One of the advantages of Primavera P6 and its use of a database structure is the ability for multiple users to share files. This can also be a disadvantage, however. P6 administrators can restrict users in many ways, but once a user to given permission to do something, well, the hope is that he or she does not make a total mess of things. As a professional Primavera P6 trainer it always baffles me that someone might expect to master the art of scheduling without any formal instruction. There are not too many self-taught painters to my knowledge. Carpenters, bricklayers, mechanics, etc. all go through a training or apprenticeship program to learn their skills.
When Malcolm Gladwell described “The 10,000 Hour Rule” in his best-selling novel, Outliers, he could have very well been talking about scheduling. After I had been scheduling projects full-time for about five years – or roughly 10,000 hours – I felt like I had finally mastered the art of scheduling. And keep in mind, I was working on schedules every single working day. Many Primavera users only touch their schedules once a month during the update process. As a consultant, I was working on several projects simultaneously. In a typical month I would create two baseline schedules and update ten or more schedules.

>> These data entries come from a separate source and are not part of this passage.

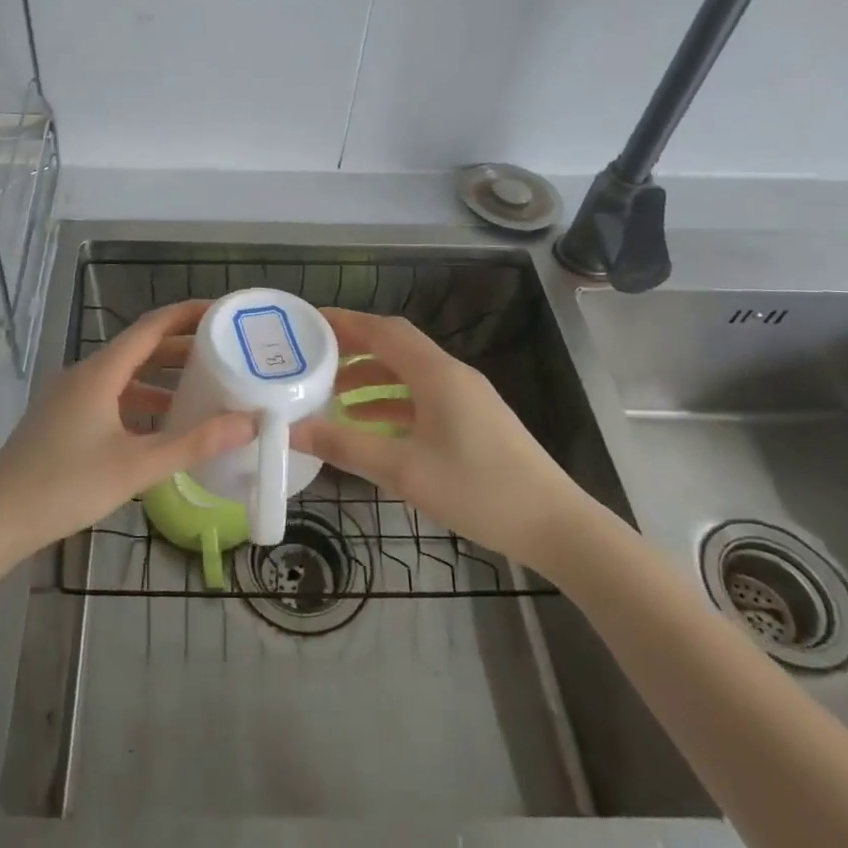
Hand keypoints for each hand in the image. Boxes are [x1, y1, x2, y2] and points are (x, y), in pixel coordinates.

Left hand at [0, 300, 254, 570]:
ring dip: (161, 378)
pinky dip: (139, 402)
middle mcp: (83, 374)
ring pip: (124, 376)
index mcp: (100, 372)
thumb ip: (193, 443)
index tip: (223, 312)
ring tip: (202, 390)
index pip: (151, 326)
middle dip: (181, 348)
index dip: (188, 314)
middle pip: (139, 348)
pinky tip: (159, 426)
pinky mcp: (61, 420)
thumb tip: (249, 422)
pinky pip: (109, 397)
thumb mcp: (136, 466)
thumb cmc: (66, 485)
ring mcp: (68, 397)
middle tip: (224, 353)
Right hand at [294, 308, 595, 571]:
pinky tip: (369, 424)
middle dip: (353, 348)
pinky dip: (391, 401)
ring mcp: (466, 397)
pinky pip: (422, 396)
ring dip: (371, 377)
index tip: (308, 323)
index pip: (383, 331)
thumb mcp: (404, 470)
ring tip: (331, 394)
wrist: (555, 525)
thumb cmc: (479, 490)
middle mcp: (451, 374)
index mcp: (436, 374)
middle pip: (395, 346)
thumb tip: (291, 431)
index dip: (345, 322)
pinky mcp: (473, 419)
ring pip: (408, 373)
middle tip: (312, 358)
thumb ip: (345, 447)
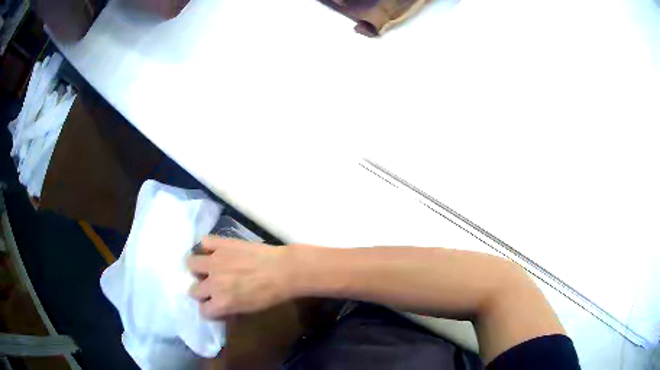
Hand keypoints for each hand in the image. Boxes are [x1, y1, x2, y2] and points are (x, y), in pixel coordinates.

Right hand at [187, 237, 294, 317]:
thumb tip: (220, 307)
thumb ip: (229, 308)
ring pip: (191, 263)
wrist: (284, 270)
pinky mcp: (221, 244)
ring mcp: (214, 261)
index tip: (215, 305)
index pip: (203, 311)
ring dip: (198, 268)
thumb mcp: (249, 309)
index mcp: (221, 303)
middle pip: (193, 290)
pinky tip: (215, 250)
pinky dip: (207, 246)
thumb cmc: (271, 295)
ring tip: (209, 267)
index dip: (209, 308)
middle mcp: (213, 283)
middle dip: (201, 290)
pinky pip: (204, 242)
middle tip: (213, 286)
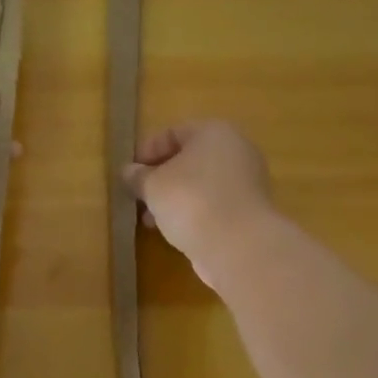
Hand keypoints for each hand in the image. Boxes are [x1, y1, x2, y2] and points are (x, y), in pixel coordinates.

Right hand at [123, 121, 276, 289]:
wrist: (237, 245)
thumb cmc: (190, 200)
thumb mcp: (152, 186)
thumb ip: (137, 176)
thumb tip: (128, 172)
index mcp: (214, 132)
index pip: (172, 133)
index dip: (146, 152)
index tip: (129, 175)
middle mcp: (235, 150)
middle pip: (188, 160)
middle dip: (159, 179)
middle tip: (139, 197)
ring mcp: (247, 182)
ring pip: (200, 184)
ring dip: (173, 199)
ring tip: (151, 220)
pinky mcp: (249, 211)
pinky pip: (213, 204)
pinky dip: (193, 213)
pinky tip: (174, 231)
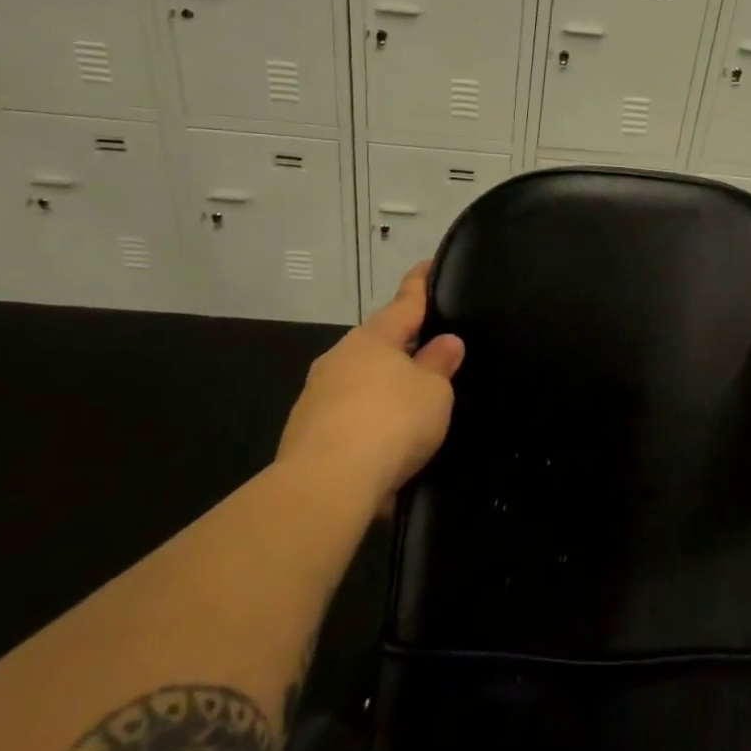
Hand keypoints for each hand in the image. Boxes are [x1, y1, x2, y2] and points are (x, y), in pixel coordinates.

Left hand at [277, 262, 464, 515]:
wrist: (325, 485)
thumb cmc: (391, 422)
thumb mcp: (433, 392)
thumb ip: (440, 364)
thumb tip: (446, 342)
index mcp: (374, 338)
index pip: (405, 301)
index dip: (420, 284)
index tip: (428, 264)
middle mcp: (340, 358)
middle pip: (379, 344)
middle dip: (403, 348)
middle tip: (432, 354)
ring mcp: (317, 395)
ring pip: (361, 384)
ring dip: (384, 393)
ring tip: (412, 414)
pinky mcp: (304, 433)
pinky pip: (348, 421)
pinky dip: (368, 429)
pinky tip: (386, 455)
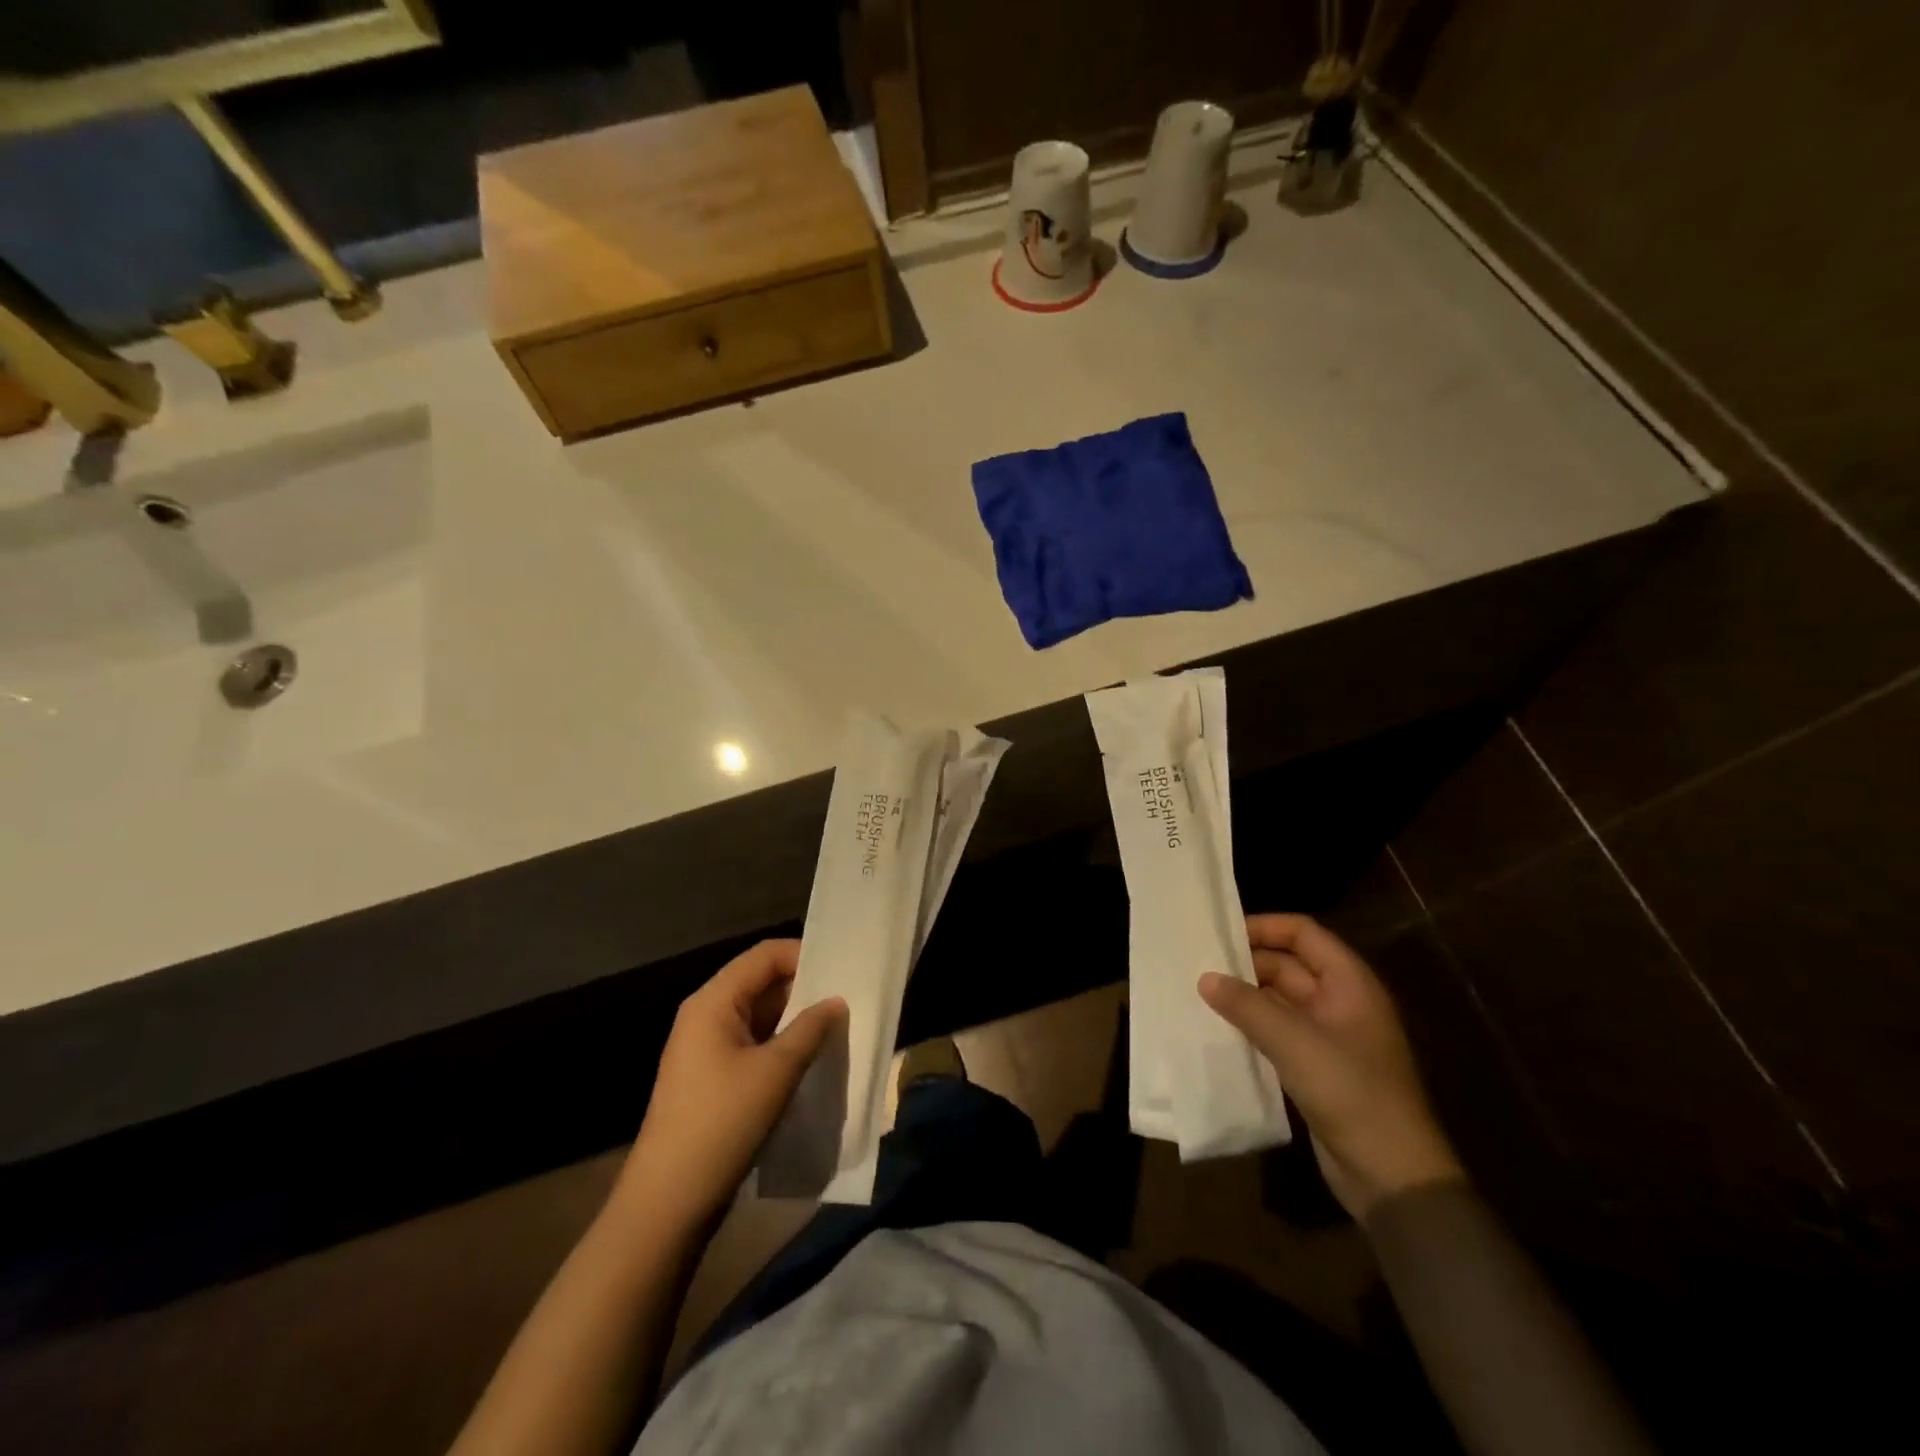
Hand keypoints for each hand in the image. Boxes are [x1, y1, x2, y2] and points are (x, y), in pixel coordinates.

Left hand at [619, 940, 844, 1226]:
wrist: (668, 1203)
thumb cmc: (721, 1124)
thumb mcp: (775, 1072)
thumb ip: (810, 1029)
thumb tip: (836, 1001)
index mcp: (713, 1002)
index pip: (764, 955)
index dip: (804, 956)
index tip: (843, 971)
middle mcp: (706, 1015)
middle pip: (761, 982)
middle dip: (804, 989)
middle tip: (848, 999)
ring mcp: (706, 1048)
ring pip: (759, 1016)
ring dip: (795, 1020)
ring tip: (836, 1028)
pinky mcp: (711, 1078)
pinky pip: (753, 1044)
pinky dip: (781, 1045)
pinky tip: (809, 1059)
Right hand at [1200, 914, 1463, 1221]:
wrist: (1392, 1176)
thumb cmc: (1351, 1093)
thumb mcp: (1295, 1042)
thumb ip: (1247, 1006)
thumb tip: (1205, 978)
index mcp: (1349, 983)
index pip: (1303, 933)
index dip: (1264, 927)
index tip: (1220, 933)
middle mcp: (1340, 1001)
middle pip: (1288, 964)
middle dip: (1246, 963)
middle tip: (1198, 964)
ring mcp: (1328, 1036)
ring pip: (1278, 999)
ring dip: (1244, 996)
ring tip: (1198, 992)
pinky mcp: (1315, 1067)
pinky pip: (1277, 1032)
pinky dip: (1250, 1025)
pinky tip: (1217, 1028)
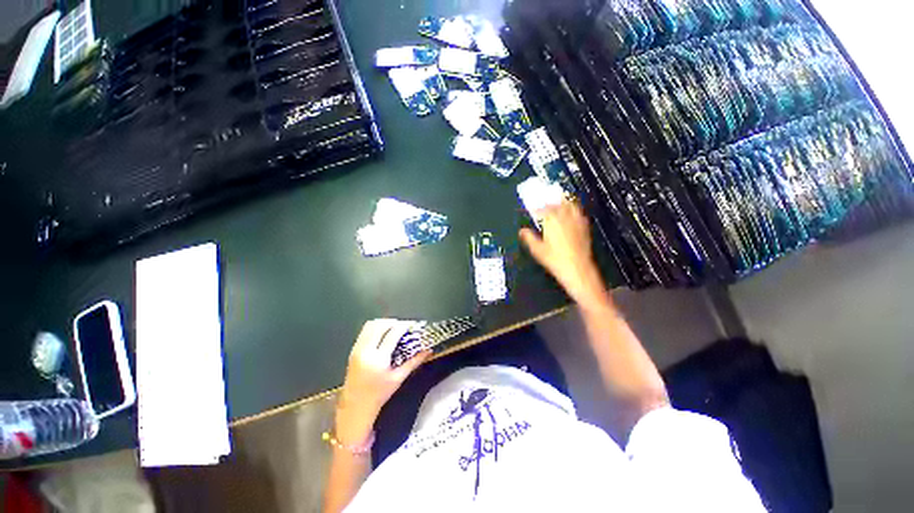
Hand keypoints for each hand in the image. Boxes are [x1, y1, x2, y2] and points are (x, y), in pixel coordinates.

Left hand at [336, 319, 430, 444]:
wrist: (356, 405)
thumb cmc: (380, 394)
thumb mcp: (399, 378)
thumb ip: (414, 362)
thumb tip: (428, 350)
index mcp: (379, 359)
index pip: (392, 334)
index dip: (403, 326)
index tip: (412, 325)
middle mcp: (366, 351)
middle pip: (380, 325)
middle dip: (393, 322)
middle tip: (403, 325)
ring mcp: (357, 349)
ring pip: (370, 325)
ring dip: (383, 322)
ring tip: (393, 327)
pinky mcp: (353, 350)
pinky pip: (364, 331)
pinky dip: (375, 327)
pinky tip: (382, 333)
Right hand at [520, 201, 610, 307]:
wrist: (577, 268)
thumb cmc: (555, 260)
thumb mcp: (537, 250)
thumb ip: (529, 238)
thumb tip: (522, 231)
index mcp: (551, 222)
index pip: (543, 209)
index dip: (537, 207)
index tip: (533, 207)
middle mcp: (564, 218)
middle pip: (557, 203)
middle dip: (550, 200)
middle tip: (545, 198)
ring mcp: (576, 221)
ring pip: (570, 205)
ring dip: (563, 200)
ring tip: (560, 198)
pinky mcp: (584, 227)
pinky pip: (579, 212)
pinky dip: (574, 208)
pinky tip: (573, 211)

But I digress. Today I want to talk about “Carl” and his dilemma. Carl attended one of my Primavera P6 classes in Oklahoma after pulling a 12-hour shift at a refinery. So you can imagine that by the end of an 8-hour class he was pretty beat. But he stuck around after class to talk about a specific problem he was having. You see, Carl was one of about a dozen schedulers working on the same project. Refinery shutdowns are very difficult to schedule. Durations are measured in minutes, not days. A six-month shutdown might require 25,000 activities to schedule. No single person could possibly handle this workload.
One particular problem that Carl was having is that he would calculate the schedule (i.e. F9) and there would be loops in the logic. And then everyone would yell at him for fouling up the schedule. Except that Carl was pretty sure he was not the culprit. He was simply the person running the schedule at the end of the day after everyone else had been inputting changes. This was your basic “shoot the messenger” situation. Carl was taking all the blame because he did not know how to figure out who was causing the problem.
While there is no perfect solution to Carl’s dilemma I was able to show him the audit columns in Primavera P6. These columns, available in the Activities Window, provide the following information regarding an activity:
- Who added the activity (“Added By”)
- When the activity was added (“Added Date”)
- The last person to make a change (“Last Modified By”)
- The date the most recent change was made (“Last Modified Date”)
These columns can be seen in the screenshot below:
Activity ID E2045 was originally added on February 27, 2015 by user “admin” and then modified about a month later, on March 25, 2015. Obviously we do not know the exact nature of the modification, but we now know where to start looking.
Unfortunately, there are some limitations. Changing the relationships between activities is not considered a modification. So Carl would not be able to identify who made the logic changes that resulted in loops. Still, adding new activities is often the source of a loop in a schedule because of the corresponding new relationships.
Changing an activity duration, on the other hand, is considered to be a modification. Other examples of recognized modifications are:
- Assigning a new resource
- Deleting an existing resource
- Changing a resource’s budget
- Changing the Activity Name
- Assigning a new calendar
Note that if you are displaying time in the date columns (Edit > User Preferences > Dates) then it is possible to track who made the last changes on a given day.
Claim Digger can of course identify changes to relationships, but can not tell you who made the changes. The audit columns are still the best alternative within P6 for identifying the source of changes.
Keep in mind that only the most recent modification date and time is stored in the audit column so there is no way to see whether more than one user has been making changes to the same activity.
Copying a schedule results in the Added Date and Last Modified Date resetting to the day the schedule was copied, so the audit columns are only useful in the original version of the schedule.